Do any of you know what a RAID-50 array is? Actually, knowing anything about RAID should let you follow the end of this story. Some time ago I bought an Epyc 7343, and the parts to put it on, and an RTX3060 thinking single-GPU-passthrough was a solved problem. Turns out, the Ampere engine refuses those solutions.
Now, during the previous iteration of hardware I'd never heard of "passthrough" so I assumed dual-booting was the only way forward, and because I was tired of linux and windows sitting in separate cathedrals I bought a hardware-RAID card so they would share a logical hard drive, making file sharing a little easier.
Returning to the current Epyc build, I decided after getting non-GPU passthrough to work, and wishing I could have more than one virtual machine running across my thirty-two vCPUs, I set up a trial-run of OpenMediaVault, like the result, and after some further consideration buy a second video card; this time a w5700 Radeon-Pro.
Much difficulties getting the 300w to be not only available but believably (by the card) available (I'm using a single sata-power line for the 150w plug. It's "officially" rated for 54w but is pretty stout, can probably pass more. But still...) and then other troubles, such as getting keyboard/mouse to pass over to the matching video output.
I finally hit a winning combination. virtual-monitor displaying the QXL video output, which brought sound in addition to accepting "direct" keystrokes. Nomachine (.net) to peek in at the accelerated EDID loopback plug's output (Heaven unigene test ran from 140fps to 175+; working nicely, it seemed).
I was ready! I ... couldn't just copy my working game directory from the dual-booted_currently-mounted directory to the virtual machine's filesystem.

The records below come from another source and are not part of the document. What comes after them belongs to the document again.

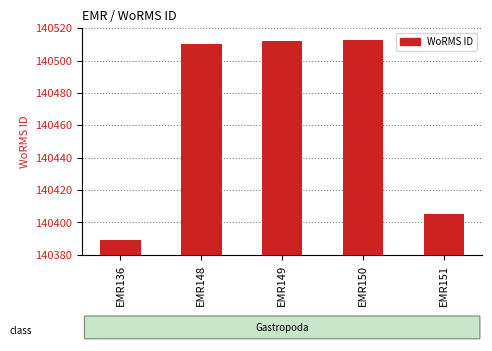

Reading right to left, list all the values displayed in this chart.

140405	140513	140512	140510	140389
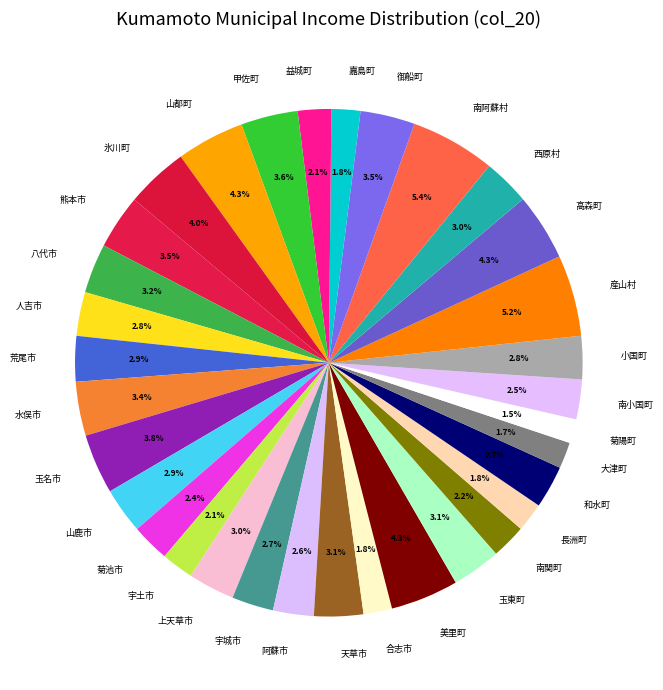

How many segments does this pie chart have?

33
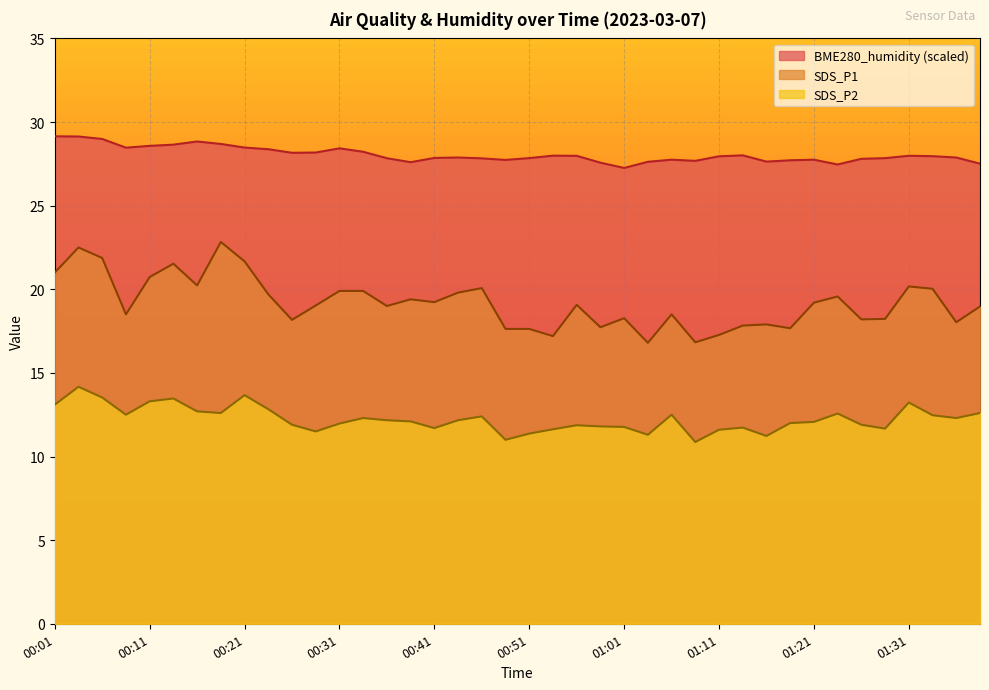

Which series has the largest total across all categories?

BME280_humidity (scaled)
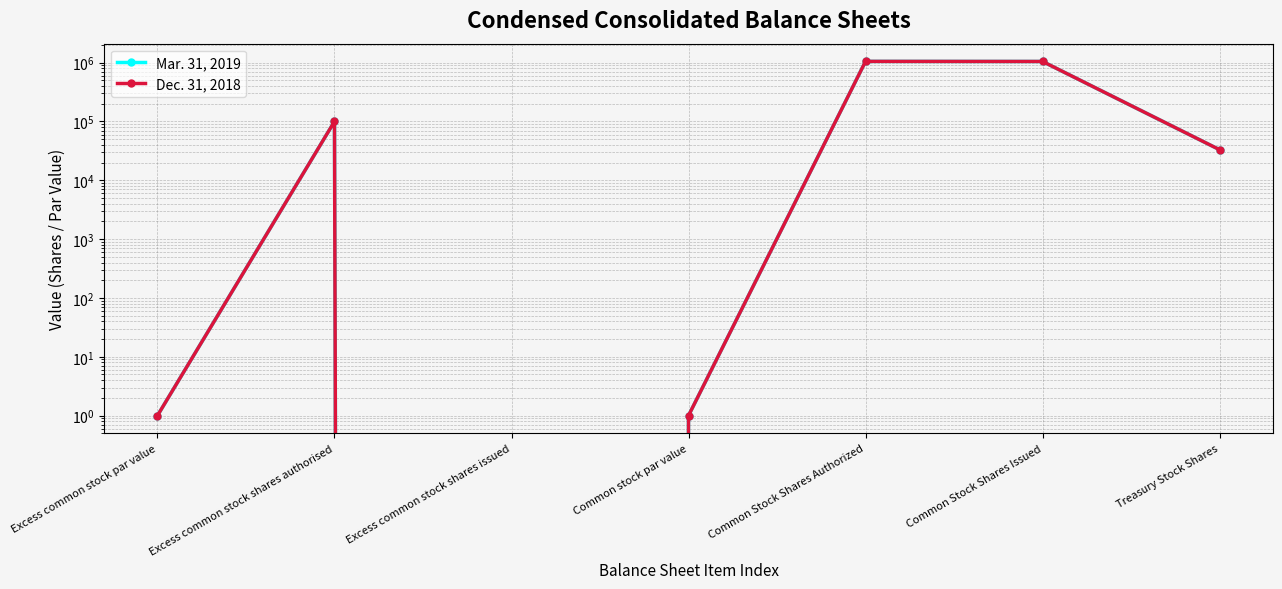

What position from the left is Common Stock Shares Authorized?

5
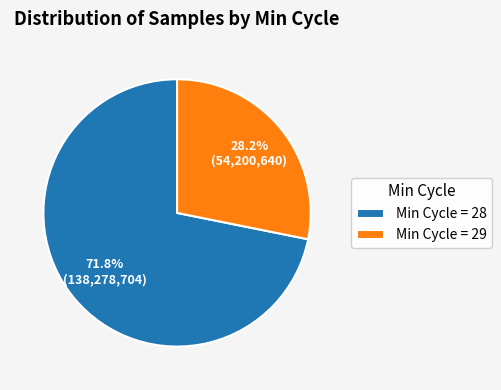

What is the largest slice in the pie chart?

Min Cycle = 28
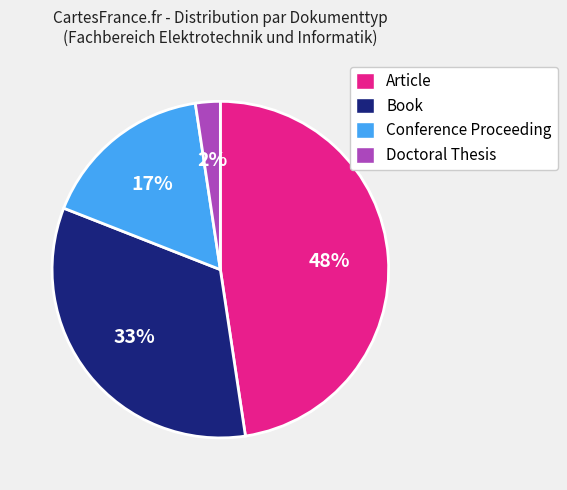

Is it true that Article is 57% of the pie?

False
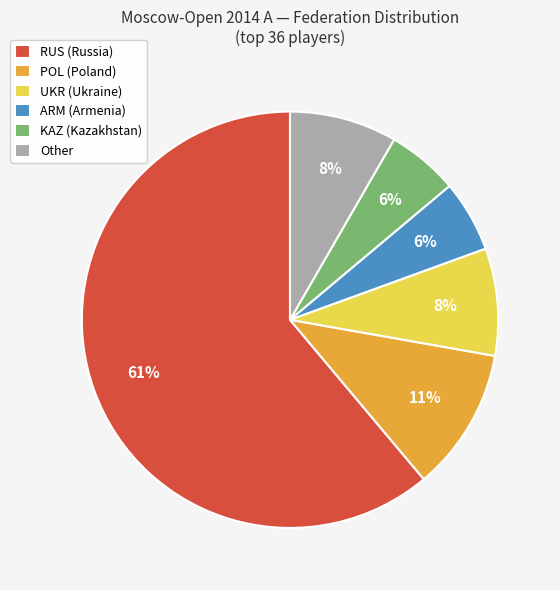

Is the sum of UKR (Ukraine) and Other greater than half?

No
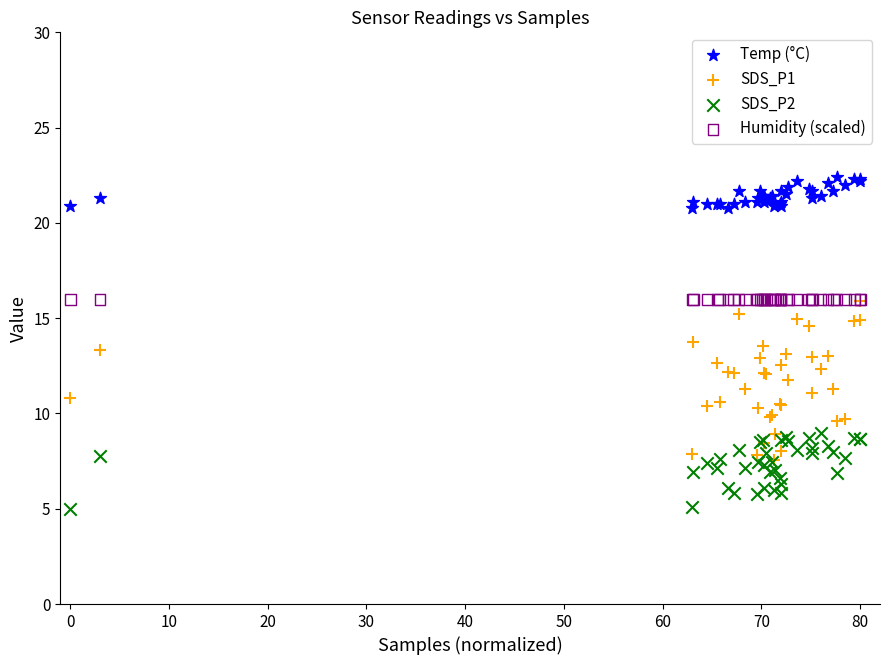

What are all the series names shown in the legend?

Temp (°C), SDS_P1, SDS_P2, Humidity (scaled)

SO! I tried copying it to the NAS virtual machine but there was a permissions issue. SO I copied it to my home directory, adjusted the permissions, and proceeded to copy the 15+GB directory to the OVM NAS.
Then everything stopped.
Oh, the windows were still there, but the window manager had become completely unresponsive, and the xterm window insisted /bin/ls was not actually a file, but only a figment of my fevered typing.
It seems that that copy job overheated the recently-moved RAID card (always a touch flaky in the heat of summer, I had moved it up next to the 3060 -- and LATER realized the case fan nearest it was frozen solid, never to turn again). The card had 'failed' a drive, and during the copy had spuriously marked another -- on the same side of the _0 half of the raid-50 -- as offline.
The system as a whole didn't realize until a full stripe of data had been written to the still-functioning half.
Hard powerdown, and after some time for it to cool, I booted a recsucesystem to examine my Linux half. And it was a mess. Thousands of inodes, links, with every error I've ever encountered, and after that, hundreds (maybe thousands, I gave up after a while) of files with inodes that, according to fsck, were being argued over by sometime half a dozen other files in far-reaching sections of the filesystem.
Not only is the data drive, where I keep downloaded things in addition to games I play, on the Windows half trashed and useless, everything not in a separate physical device is gone from Linux, and I'll never actually know what I lost.
I think I still have 85% on other machines -- I had plans to centralize, to call the migration complete and re-unify my data, but the need to dualboot had actually been the reason I held off.
Now it's that I have to install linux all over again. Mind you, now that I've finished the much, MUCH earlier job of slowly replacing each 3TB member of the array with a 4TB drive, I can make some good of this. Destroy the array, create a new one, gain 4TB in the process.
And start filling it, I guess. And maybe develop an actual backup plan since, as any sysadmin will tell you, "RAID" isn't enough protection by its lonesome.